Bhatta Mafia In Karachi


KARACHI: 


Traders and industrialists say that although bhatta, or extortion, is one of the top irritants to businesses throughout the year, the activities of the bhatta mafia increase manifold in Ramazan. This year, however, the extent of its activities has forced traders to protest. Some of them have even gone for complete shutter-down strikes.

There have been many incidents in recent weeks in which the bhatta mafia attacked shops with hand grenades after their owners refused to pay them hefty amounts. In some cases, shop owners were killed in broad daylight.

Apart from the regular bhatta, extortionists also collect Zakat and Fitra in Ramazan from busy business centres, particularly the wholesale and retail centres of old Karachi markets.

Talking to The Express Tribune, All Karachi Tajir Ittehad chairman Atiq Mir said that almost all religious and political groups collected bhatta throughout the year, but their activities surged phenomenally in Ramazan.

“If you are a trader, wholesaler or retailer, you do not need to worry how much you have to pay in Zakat and Fitra. After considering your annual sales carefully, the mafia will itself decide your rate. The more you earn, the more you have to pay,” Mir said.

Normally, Zakat and Fitra collection is between Rs200 and Rs5,000 per shop, he added.

“These people have complete data of businesses’ supply chain, annual sales etc. Whenever they are done with compiling your complete information, they come to you with ‘slips’ and you have to pay what they demand,” he said.

A wholesale association representative, who did not want to be named, said, “The bhatta mafia is now a complete industry. It is a system in which the police are their partner.”

He said that in past years these groups collected Zakat and Fitra in the last week of Ramazan. “But this year, they came in the first week of Ramazan,” he said.

“The worst part is that all these groups have their own targets of bhatta collection. Eventually, traders have to help them meet their targets by paying more,” he said.

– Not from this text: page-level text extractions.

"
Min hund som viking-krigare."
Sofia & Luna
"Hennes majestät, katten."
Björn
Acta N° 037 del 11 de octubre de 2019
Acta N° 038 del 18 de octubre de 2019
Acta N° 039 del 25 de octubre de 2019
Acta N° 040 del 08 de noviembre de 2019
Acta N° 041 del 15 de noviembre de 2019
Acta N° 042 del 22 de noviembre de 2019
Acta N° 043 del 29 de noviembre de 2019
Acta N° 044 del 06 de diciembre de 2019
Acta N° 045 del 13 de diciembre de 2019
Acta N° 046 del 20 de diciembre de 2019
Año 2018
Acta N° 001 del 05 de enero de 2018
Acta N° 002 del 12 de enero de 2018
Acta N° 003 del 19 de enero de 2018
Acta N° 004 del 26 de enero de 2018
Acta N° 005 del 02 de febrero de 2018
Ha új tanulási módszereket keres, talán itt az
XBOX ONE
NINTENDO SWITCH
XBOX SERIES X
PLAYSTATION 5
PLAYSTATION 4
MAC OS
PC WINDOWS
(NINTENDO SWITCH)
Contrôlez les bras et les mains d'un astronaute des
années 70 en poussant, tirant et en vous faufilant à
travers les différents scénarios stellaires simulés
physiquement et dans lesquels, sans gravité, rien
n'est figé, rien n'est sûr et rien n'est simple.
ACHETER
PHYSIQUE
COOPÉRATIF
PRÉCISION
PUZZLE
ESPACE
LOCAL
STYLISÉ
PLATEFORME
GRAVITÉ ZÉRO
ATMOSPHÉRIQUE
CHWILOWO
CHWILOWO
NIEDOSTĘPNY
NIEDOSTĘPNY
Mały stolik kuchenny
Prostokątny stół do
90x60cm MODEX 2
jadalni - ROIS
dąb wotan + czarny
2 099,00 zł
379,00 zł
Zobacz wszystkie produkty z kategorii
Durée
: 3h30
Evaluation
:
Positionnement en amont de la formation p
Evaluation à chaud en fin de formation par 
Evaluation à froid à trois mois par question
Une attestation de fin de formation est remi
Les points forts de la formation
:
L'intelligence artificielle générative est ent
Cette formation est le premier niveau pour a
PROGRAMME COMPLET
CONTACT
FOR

Representatives of traders’ associations are convinced that the worst affected markets are in the old city areas like Kharadar, Khajoor Market, Sarafa Bazaar and cloth and grain markets.

These congested areas have the biggest wholesale markets in Pakistan where traders from all over the country come to buy imported and locally manufactured wholesale goods.

Traders say that over 80 per cent of the total bhatta collected in Karachi comes from these centres.

In recent years, Karachi witnessed one of its worst political and ethnic rifts. More than 300 people were killed in July because of violence in the country’s main commercial hub.

“Interestingly, such rifts don’t exist in bhatta-seeking groups,” a trader said, adding that these mafia groups had people from all ethnicities living in Karachi.

“If anyone wants to learn brotherhood and ethnic partnership, he should learn it from this mafia,” he said. “It has people from Urdu-speaking, Pashtu, Sindhi, Baloch and Punjabi communities. Yet they work so efficiently that you cannot believe your eyes.”

However, these groups are not limited to old congested business centres. According to traders, these bhatta groups have now extended their influence in posh areas as well. They had little influence there two years ago, they said.

According to an eyewitness account, a couple of armed young men barged into a superstore in Defence Housing Authority (DHA) Phase 5 recently and took away money from the owner. It was later learned that the amount they snatched was in line with the ‘slips’ which they had distributed a few days ago in the area.

He added that the young men fled the scene with ease despite the fact that a police mobile was standing guard right in front of the store.

Published in The Express Tribune, August 18th, 2011.